Consider the damped double-well potential model
$$\ddot{x} - x + x^3 + \gamma\dot{x} = 0,$$
where $\gamma$ is the damping coefficient.
This model has two fixed points at $(x,\dot{x}) = (1,0)$ and $(-1,0)$. In the phase plane $(x,\dot{x})$, determine the attraction basins of these fixed points. You can decide which $\gamma$ value to use (try to choose one which gives the best picture/graph). Note: the attraction basin of a fixed point is the set of initial points which go to the fixed as $t\to\infty$.

#### dwsmith

##### Well-known member
I don't understand how to start.

Consider the damped double-well potential model
$$\ddot{x} - x + x^3 + \gamma\dot{x} = 0,$$
where $\gamma$ is the damping coefficient.
This model has two fixed points at $(x,\dot{x}) = (1,0)$ and $(-1,0)$. In the phase plane $(x,\dot{x})$, determine the attraction basins of these fixed points. You can decide which $\gamma$ value to use (try to choose one which gives the best picture/graph).
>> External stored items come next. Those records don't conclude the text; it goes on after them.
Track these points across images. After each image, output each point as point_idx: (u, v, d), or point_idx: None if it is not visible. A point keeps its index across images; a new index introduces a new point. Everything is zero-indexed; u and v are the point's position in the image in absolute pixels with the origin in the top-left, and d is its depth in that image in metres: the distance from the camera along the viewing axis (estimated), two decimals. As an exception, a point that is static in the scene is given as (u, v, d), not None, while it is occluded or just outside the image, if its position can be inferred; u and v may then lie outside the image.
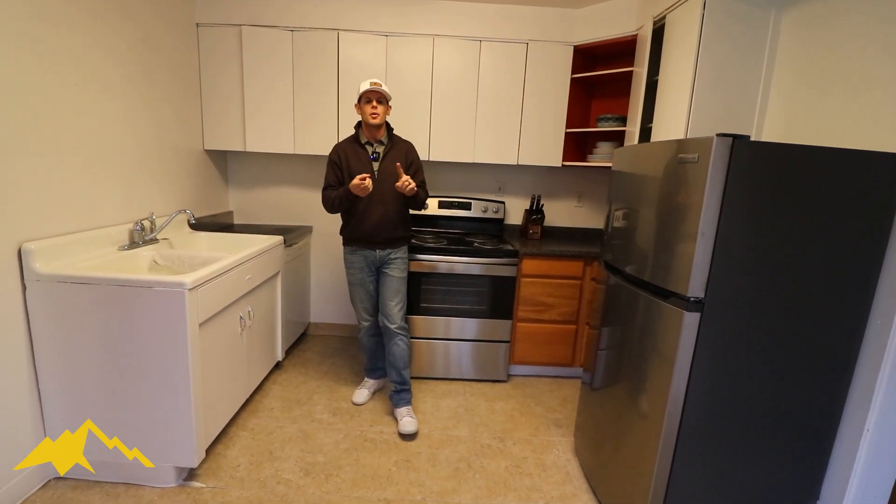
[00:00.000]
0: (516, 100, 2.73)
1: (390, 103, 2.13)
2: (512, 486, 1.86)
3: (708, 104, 1.89)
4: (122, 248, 1.97)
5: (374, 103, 2.04)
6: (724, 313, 1.31)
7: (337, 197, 2.08)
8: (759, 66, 1.87)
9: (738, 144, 1.21)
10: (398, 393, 2.26)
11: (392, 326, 2.20)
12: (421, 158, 2.26)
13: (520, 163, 2.81)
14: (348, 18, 2.62)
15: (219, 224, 2.93)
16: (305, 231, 3.06)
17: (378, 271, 2.24)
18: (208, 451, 1.89)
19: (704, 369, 1.34)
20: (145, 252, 2.05)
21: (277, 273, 2.51)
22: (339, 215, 2.23)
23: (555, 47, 2.67)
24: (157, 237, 2.19)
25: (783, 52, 1.83)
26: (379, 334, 2.36)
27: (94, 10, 1.83)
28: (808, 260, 1.29)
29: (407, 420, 2.14)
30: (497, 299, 2.60)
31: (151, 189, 2.27)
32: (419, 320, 2.61)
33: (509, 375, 2.80)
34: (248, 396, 2.23)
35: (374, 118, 2.04)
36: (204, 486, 1.75)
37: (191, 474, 1.79)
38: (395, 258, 2.21)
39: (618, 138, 2.75)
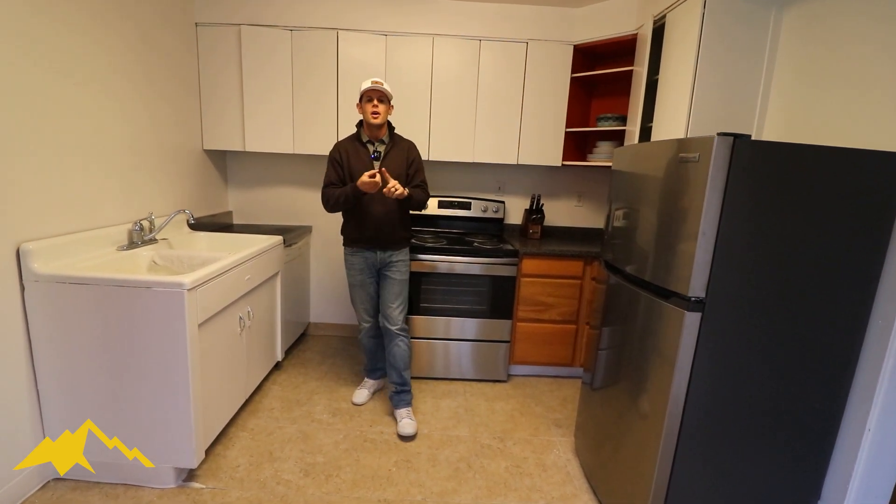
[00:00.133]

Note: the attraction basin of a fixed point is the set of initial points which go to the fixed as $t\to\infty$.
Change the ODE to a system of ODEs, we have
\begin{alignat}{3}
x_1' & = & x_2\\
x_2' & = & x_1 - x_1^3 + \gamma x_2
\end{alignat}
When $\gamma = 1$, how do I find the attraction basin?

#### Sudharaka

##### Well-known member
MHB Math Helper
Change the ODE to a system of ODEs, we have
\begin{alignat}{3}
x_1' & = & x_2\\
x_2' & = & x_1 - x_1^3 + \gamma x_2
\end{alignat}
When $\gamma = 1$, how do I find the attraction basin?
So with reference to >>this<< thread your system of equations should be,

$x_1'=x_2$

$x_2'=x_1-x_1^3-\gamma x_2$

I don't know if this is helpful, but I have drawn the phase portrait of this system. Note that I have replaced, $$x_1$$ by $$x$$ and $$x_2$$ by $$y$$. If you have Maxima you can animate the graph so that you can find the phase portraits for different values of $$\gamma$$. Here I have included graphs for several values of $$\gamma$$.

$x'=y\mbox{ and }y'=x-x^3-\gamma y$

Code:
load("plotdf");

plotdf([y,x-x^3-a*y],[x,-5,5],[y,-5,5],[sliders,"a=-10:10"]);

$$\mathbf{\underline{\mbox{When }\gamma=0}}$$

$$\mathbf{\underline{\mbox{When }\gamma=2}}$$

$$\mathbf{\underline{\mbox{When }\gamma=-2}}$$

#### dwsmith

##### Well-known member
So with reference to >>this<< thread your system of equations should be,

$x_1'=x_2$

$x_2'=x_1-x_1^3-\gamma x_2$

I don't know if this is helpful, but I have drawn the phase portrait of this system. Note that I have replaced, $$x_1$$ by $$x$$ and $$x_2$$ by $$y$$. If you have Maxima you can animate the graph so that you can find the phase portraits for different values of $$\gamma$$. Here I have included graphs for several values of $$\gamma$$.

$x'=y\mbox{ and }y'=x-x^3-\gamma y$

Code:
load("plotdf");

plotdf([y,x-x^3-a*y],[x,-5,5],[y,-5,5],[sliders,"a=-10:10"]);

$$\mathbf{\underline{\mbox{When }\gamma=0}}$$

$$\mathbf{\underline{\mbox{When }\gamma=2}}$$

$$\mathbf{\underline{\mbox{When }\gamma=-2}}$$

I have the phase portraits too but I don't know how to find the attractor basin still.

#### dwsmith

##### Well-known member
Change the ODE to a system of ODEs, we have
\begin{alignat}{3}
x_1' & = & x_2\\
x_2' & = & x_1 - x_1^3 + \gamma x_2
\end{alignat}
When $\gamma = 1$, how do I find the attraction basin?
Typo $-\gamma x_2$.

#### Sudharaka

##### Well-known member
MHB Math Helper
Typo $-\gamma x_2$.
Note that I have corrected that in post #3.

I have the phase portraits too but I don't know how to find the attractor basin still.
Here is a figure that roughly depicts the attraction basins for the fixed points, $$(1,0)$$ and $$(-1,0)$$. The green region is the attractor basin of $$(-1,0)$$ and the red region is the attractor basin of $$(1,0)$$.

#### dwsmith

##### Well-known member
How do you find the attractor basin?

#### Sudharaka

##### Well-known member
MHB Math Helper
How do you find the attractor basin?
I am not sure whether I understand your question here. The basins of attraction for $$\gamma=1$$ are depicted in the figure in post #6.